Pictures must be dropped from the copy of the entries below; all else is returned exactly.
>>
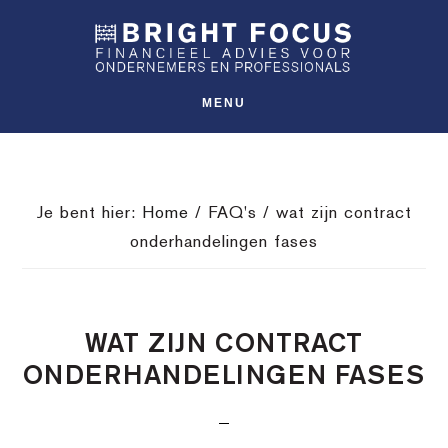
Spring
Door
Spring
SHO
naar
naar
naar
OFFS
CONT
de
de
de
hoofdnavigatie
hoofd
voettekst
MENU
inhoud
Je bent hier:
Home
/
FAQ's
/
wat zijn contract
onderhandelingen fases
WAT ZIJN CONTRACT
ONDERHANDELINGEN FASES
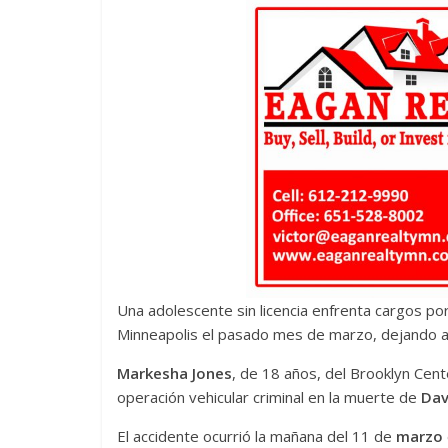
Una adolescente sin licencia enfrenta cargos po
Minneapolis el pasado mes de marzo, dejando a 
Markesha Jones
, de 18 años, del Brooklyn Cent
operación vehicular criminal en la muerte de
Dav
El accidente ocurrió la mañana del 11 de
marzo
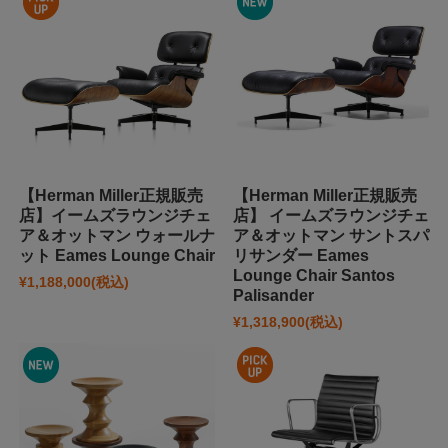
【Herman Miller正規販売
【Herman Miller正規販売
店】イームズラウンジチェ
店】 イームズラウンジチェ
ア＆オットマン ウォールナ
ア＆オットマン サントスパ
ット Eames Lounge Chair
リサンダー Eames
Lounge Chair Santos
¥1,188,000
(税込)
Palisander
¥1,318,900
(税込)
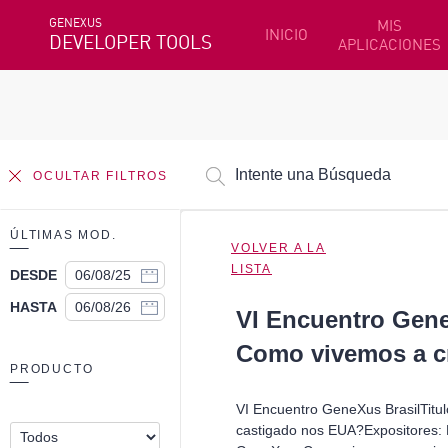
GENEXUS
MIS
INICIO
DEVELOPER TOOLS
APLICACIONES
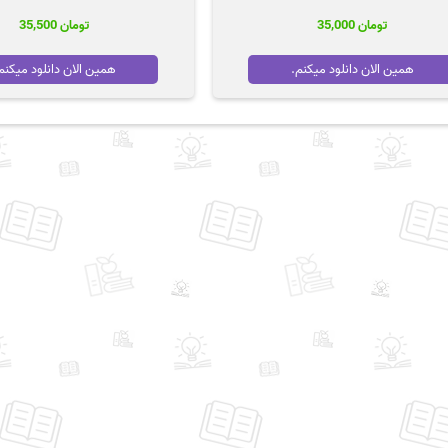
تومان
35,000
تومان
35,500
همین الان دانلود میکنم.
همین الان دانلود میکنم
<<
## Response for this exercise:
Spring
Door
Spring
SHO
naar
naar
naar
OFFS
CONT
de
de
de
hoofdnavigatie
hoofd
voettekst
MENU
inhoud
Je bent hier:
Home
/
FAQ's
/
wat zijn contract
onderhandelingen fases
WAT ZIJN CONTRACT
ONDERHANDELINGEN FASES
Una adolescente sin licencia enfrenta cargos po
Minneapolis el pasado mes de marzo, dejando a 
Markesha Jones
, de 18 años, del Brooklyn Cent
operación vehicular criminal en la muerte de
Dav
El accidente ocurrió la mañana del 11 de
marzo
【Herman Miller正規販売
【Herman Miller正規販売
店】イームズラウンジチェ
店】 イームズラウンジチェ
ア＆オットマン ウォールナ
ア＆オットマン サントスパ
ット Eames Lounge Chair
リサンダー Eames
Lounge Chair Santos
¥1,188,000
(税込)
Palisander
¥1,318,900
(税込)
GENEXUS
MIS
INICIO
DEVELOPER TOOLS
APLICACIONES
تومان
35,000
تومان
35,500
همین الان دانلود میکنم.
همین الان دانلود میکنم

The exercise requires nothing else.